As soon as he was safe and dry, he made a simple yet subtle addition to his original vow: "as soon as I can."

When I asked him how this could possibly have happened, he told the truth. He never made a conscious decision not to keep his vow. His enormous sensitivity and integrity would never allow him that luxury. What he told me was that subconsciously, as soon as he was safe and dry, he made a simple addition to his original declaration. The addition was both subtle and silent.

It took him close to five years to see through the clouds of self-deception that almost completely shrouded the words of the addition: "as soon as I can."

BLOCKING OUR BETTER SELVES

No one decides to live a life in which nothing of consequence happens. No one votes against self-transformation.

There are three ways we block ourselves from our better selves. The first one is the fact that we are so mesmerized by the material world to the point that we stop searching for anything more. One of the words for "fool" in Hebrew is pesi. Its literal meaning is "one who is seduced." The ability to be enraptured by the world's beauty and variety and to be deceived by its richness is no doubt one of the reasons we are at times so spiritually dead. We deny ourselves life and bury the pain of meaninglessness under more layers of consumerism.

The second is the power of escapism. We can live vicariously. We can escape from lives in which the sweetness of genuine achievement is absent by many means.

A number of years ago, a fad called Rubik's cube was in vogue. It involved bringing geometrically designed revolving squares on a cube into a specific design. I was rather good at it, and, while demonstrating my prowess at the aforementioned to my colleagues during a work break, I was distressed to hear one of them ask me how much time I had invested in the attainment of this skill.

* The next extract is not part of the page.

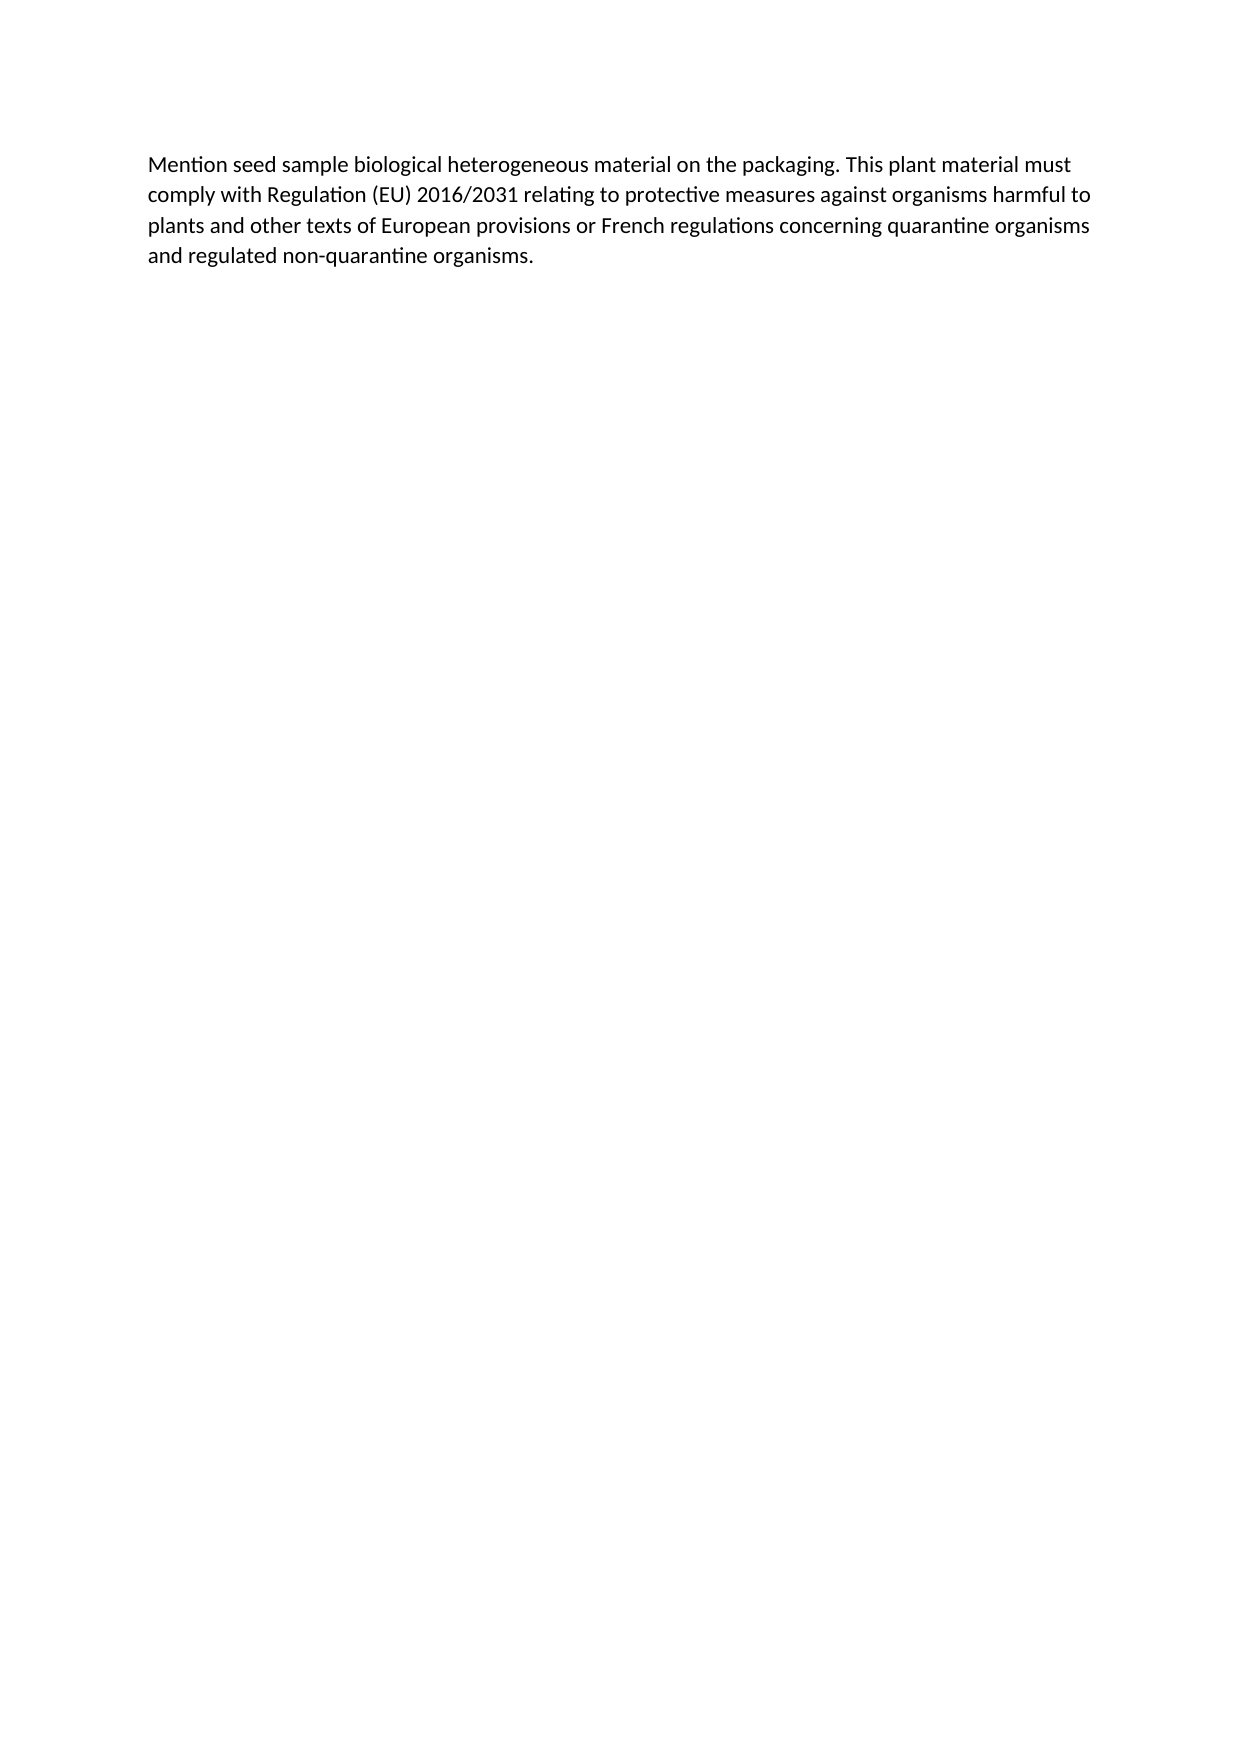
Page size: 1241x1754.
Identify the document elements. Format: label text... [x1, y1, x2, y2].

text Mention seed sample biological heterogeneous material on the packaging. This plant material must comply with Regulation (EU) 2016/2031 relating to protective measures against organisms harmful to plants and other texts of European provisions or French regulations concerning quarantine organisms and regulated non-quarantine organisms. [148, 150, 1107, 269]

There is a dark side to us in which the empowerment of destruction is enormously attractive.

The third blockage is the allure of doing that which is depraved. There is a dark side to us in which the empowerment of destruction is enormously attractive. Since children are more transparent than adults (and in far less control), we observe this on occasion more readily with them. We see the smile on the five-year-old's face when he takes away the infant's toy. We see the barely disguised pleasure little girls sometimes display when excluding someone from their group. Children are innocent. They make no choice against their better selves; their better selves are in the process of development. When adults respond to life in this manner, it reflects the tragedy of the corruption of spiritual energy.

IF IT'S SO EASY, HOW COME IT'S SO HARD?

God wants to free us from the entrapments we have set up for ourselves. When our blockages are strongest, He will send us messages that can force us into acknowledging who we really are and how foolish our little games are. For Jesse, the message was his nearly fatal encounter with the sea. We all have encounters with our frailty and mortality.

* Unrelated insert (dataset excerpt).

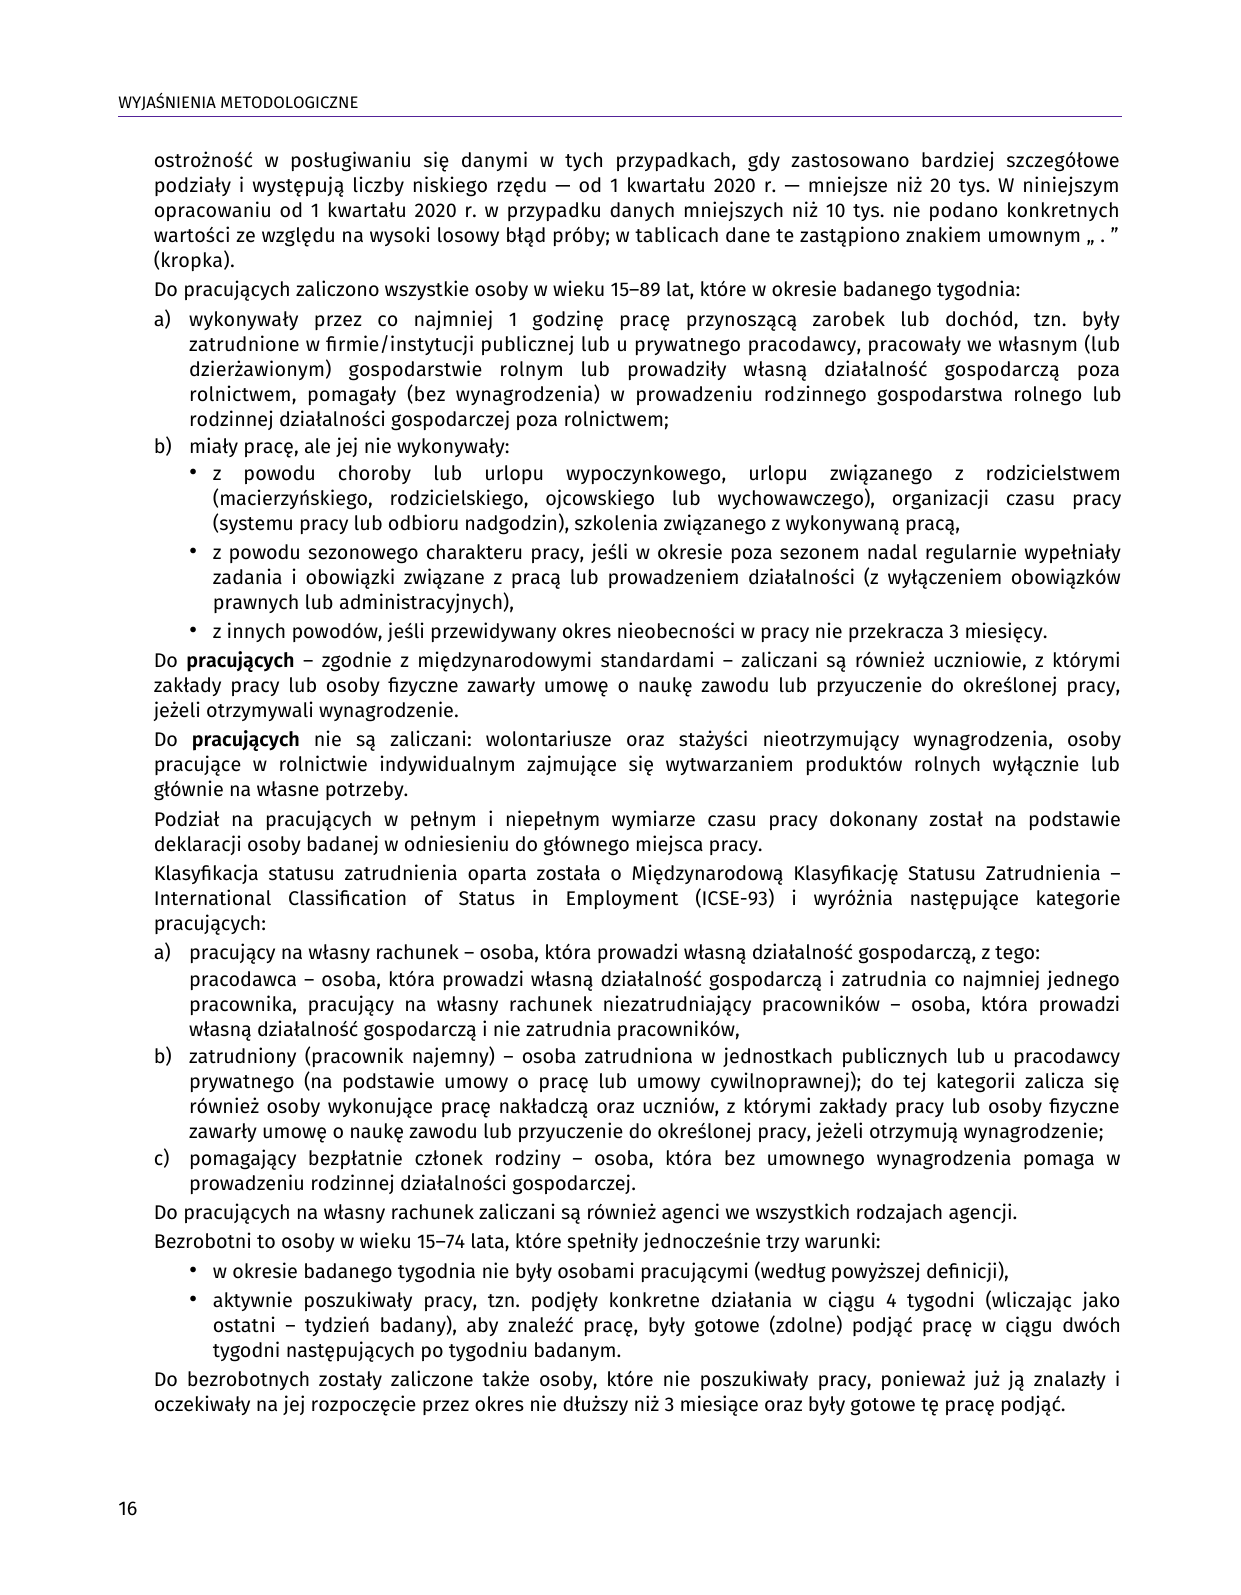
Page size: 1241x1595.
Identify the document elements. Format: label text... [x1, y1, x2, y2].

The ultimate decision of how we want to live our lives must come from ourselves. God's supreme act of goodness is His willingness to be fair and to give us the ability to change. No achievement can match self-change, and no treasure is as valuable.

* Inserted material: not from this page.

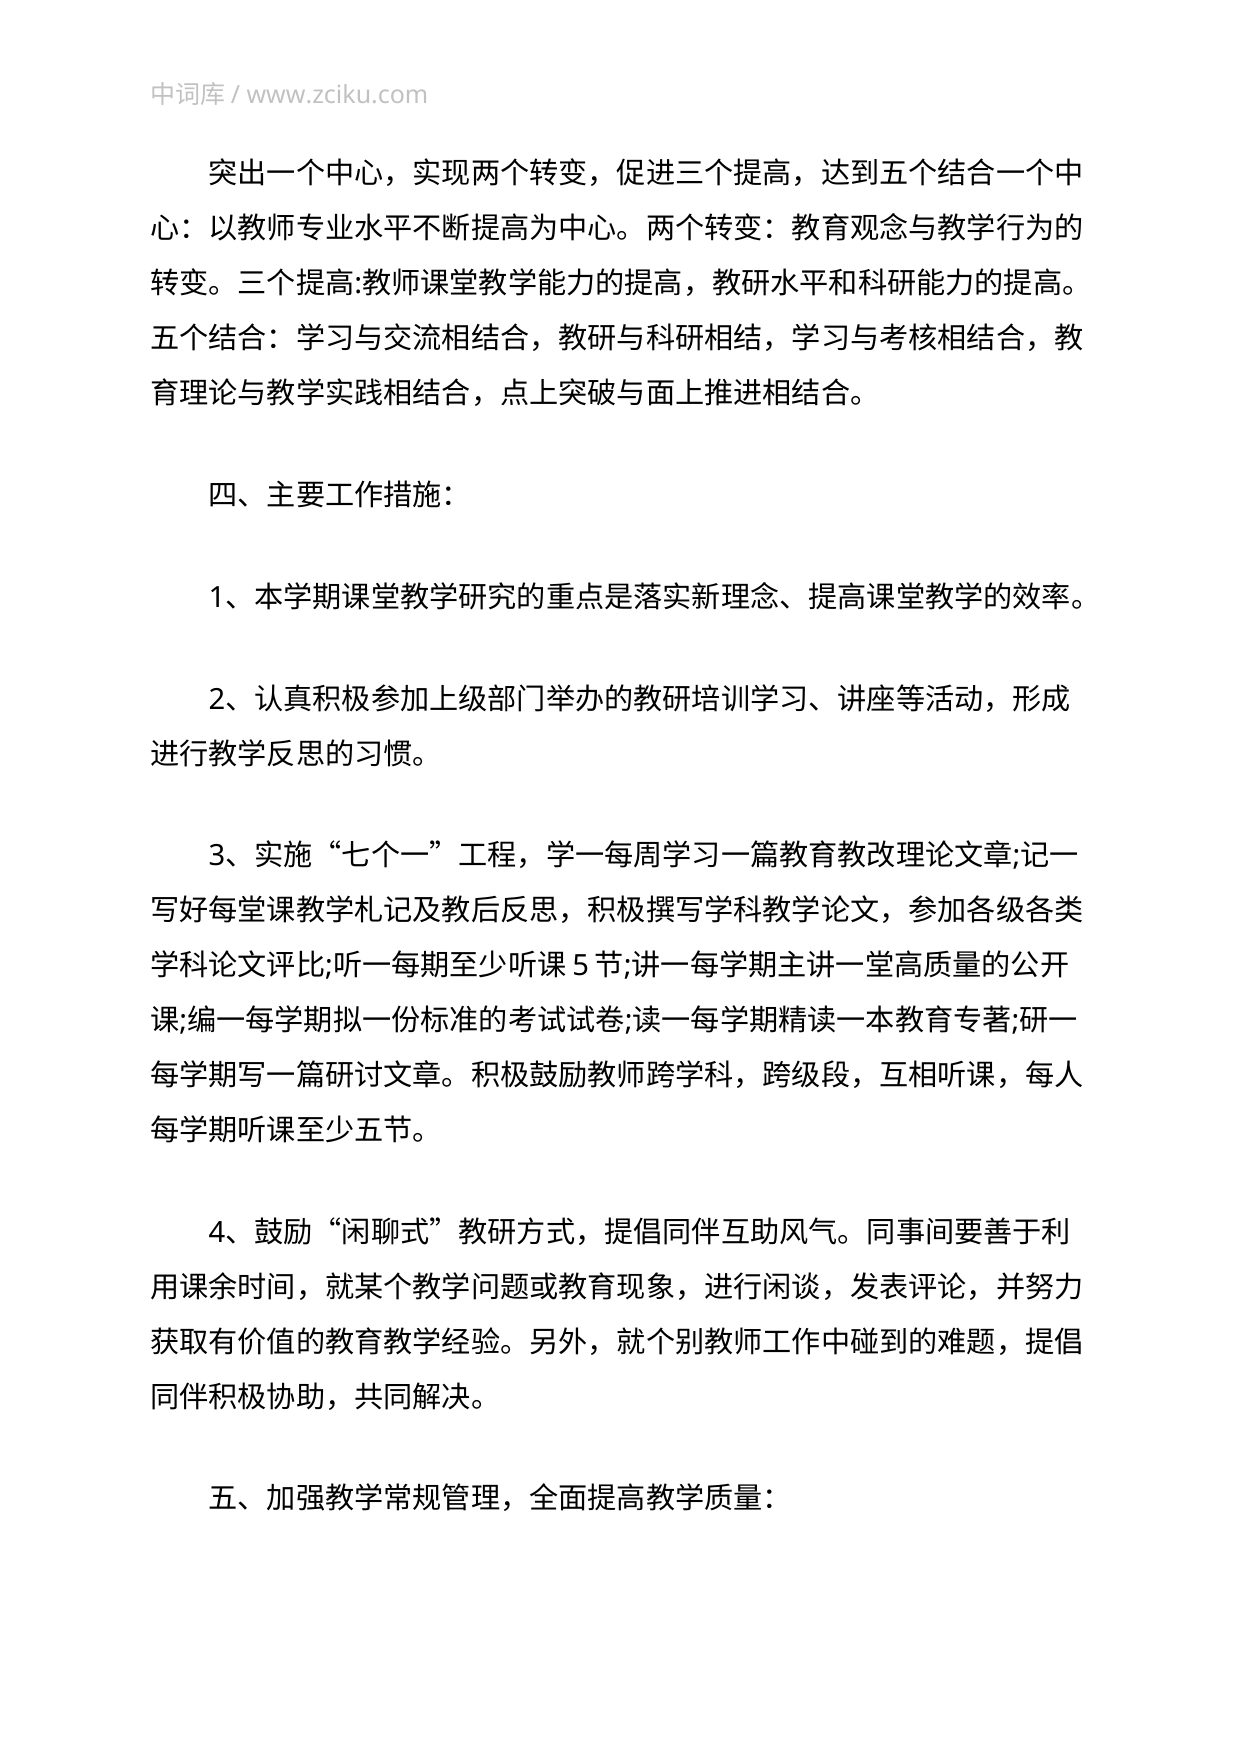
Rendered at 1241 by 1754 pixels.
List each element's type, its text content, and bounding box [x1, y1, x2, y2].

By giving us the opportunity to do teshuvah, to repent, what the Almighty has done is to give each person not just the capacity to sanctify the world and bring it to Him as an offering, but to sanctify himself. This comes as a result of our being willing to elevate our very souls and effect change on the deepest levels of our identity. In order for this to happen, there must be a basic belief in our own capacity for goodness.

Our ability to see through our failings and find ourselves at the deepest level is that which makes us whole. God is connected to us through our souls. That connection, unlike His glory, isn’t a garment He wears to make Himself known to us, but His very essence. It is that connection that draws us back to Him no matter how much distance and time there is between us.

That is what brought Jesse to Jerusalem after five years of oblivion. May the Almighty awaken it in all of us.